While the coalition applauded the interim High Court order issued on 1 November 2010 against the publishers of the Rolling Stone and have called for the protection of human rights for all, it said that it is unfortunate that the order, which will remain in place until the hearing on 23 November 2010 , was only issued the day after the second series of the paper containing pictures and personal details of alleged homosexuals was published on 31 October 2010.
Coalition Coordinator, Adrian Jjuuko, however said that the court order is a “positive step towards protecting all Ugandans from potential gender and sexuality based discrimination, violence and abuse which is contrary to the rights guaranteed by the Constitution of the Republic of Uganda and the various regional and international codes and standards to which Uganda is a state party.”
Members of the Coalition have called on the government of Uganda to immediately reassure all Ugandans that they intend to protect all people against threats of violence and intimidation, regardless of their real or alleged sexual orientation.

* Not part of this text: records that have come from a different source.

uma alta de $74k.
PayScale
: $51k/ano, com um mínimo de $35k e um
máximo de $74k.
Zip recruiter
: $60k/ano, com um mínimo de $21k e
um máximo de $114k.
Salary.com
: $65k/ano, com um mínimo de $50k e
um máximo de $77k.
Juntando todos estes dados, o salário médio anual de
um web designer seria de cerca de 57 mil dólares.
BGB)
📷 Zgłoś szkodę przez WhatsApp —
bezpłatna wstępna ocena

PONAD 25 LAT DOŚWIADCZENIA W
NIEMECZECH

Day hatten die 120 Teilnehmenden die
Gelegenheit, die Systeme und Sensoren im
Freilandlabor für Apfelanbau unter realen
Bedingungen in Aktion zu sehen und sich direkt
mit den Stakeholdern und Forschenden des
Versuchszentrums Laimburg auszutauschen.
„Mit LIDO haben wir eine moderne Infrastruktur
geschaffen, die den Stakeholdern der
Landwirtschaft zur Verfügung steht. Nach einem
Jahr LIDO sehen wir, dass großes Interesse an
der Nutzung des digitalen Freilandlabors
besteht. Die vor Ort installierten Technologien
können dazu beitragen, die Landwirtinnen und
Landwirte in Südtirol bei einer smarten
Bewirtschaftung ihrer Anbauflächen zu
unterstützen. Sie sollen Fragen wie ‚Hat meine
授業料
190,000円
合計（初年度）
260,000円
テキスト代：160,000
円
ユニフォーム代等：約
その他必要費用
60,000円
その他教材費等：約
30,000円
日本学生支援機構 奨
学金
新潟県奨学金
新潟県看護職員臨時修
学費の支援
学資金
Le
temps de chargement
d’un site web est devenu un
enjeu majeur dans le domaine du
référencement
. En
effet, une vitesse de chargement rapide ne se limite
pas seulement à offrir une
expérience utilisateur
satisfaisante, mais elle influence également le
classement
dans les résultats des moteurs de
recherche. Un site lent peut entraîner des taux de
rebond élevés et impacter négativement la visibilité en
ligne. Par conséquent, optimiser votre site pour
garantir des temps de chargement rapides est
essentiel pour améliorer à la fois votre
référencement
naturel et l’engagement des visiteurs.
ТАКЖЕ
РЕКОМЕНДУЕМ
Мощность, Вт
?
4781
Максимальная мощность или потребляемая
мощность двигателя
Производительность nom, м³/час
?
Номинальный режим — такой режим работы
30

They have also highlighted the documented cases of human rights violations in Uganda and said that these human rights violations have been committed in total violation of Uganda’s Constitution, which prohibits discrimination on the basis of “sex, race, colour, ethnic origin, tribe, birth, creed or religion, social or economic standing.”
“It is outrageous that the Ugandan government has failed to condemn discrimination, threats and violence against lesbians, gays, bisexuals, transgender and intersexed people in the country. We are living in constant fear of violence and attack”, said Kasha Jacqueline, Director of Freedom and Roam Uganda (FARUG).
Reiterating the grave implications of the Anti Homosexuality Bill, which, if passed, could see homosexuals being jailed for life, the Coalition said, “substantive equality is not guaranteed to sexual minorities in Uganda, neither does the law adequately protect them from discrimination and abuse, Ugandan laws criminalise homosexuality, and the Anti-Homosexuality Bill currently in parliament is inherently discriminatory and threatens broader human rights.”
‘The struggles for substantive equality that we as the Coalition in Uganda are pushing for sexual minorities today are no different from the struggles that were held to end the slave trade, apartheid, racism, sexism, patriarchy and all other forms of normalised discrimination and abuse. Any form of oppression is a cycle that we must engage with and break, unless we break the chain we are all potential victims as our rights aren’t safe for long”, said Solome Nakaweesi-Kimbugwe member of the Coalition.
Uganda’s Civil Society Coalition on Human Rights and Constitutional Law was established in October 2009 in response to the tabling of the notorious Anti-Homosexuality Bill in the Ugandan Parliament and to date has a membership of 28 Civil Society Organisations.
The Coalition’s primary objective is to see the Bill dropped from the Parliament’s agenda and in the long run tackle numerous issues related to human rights and constitutional law in Uganda.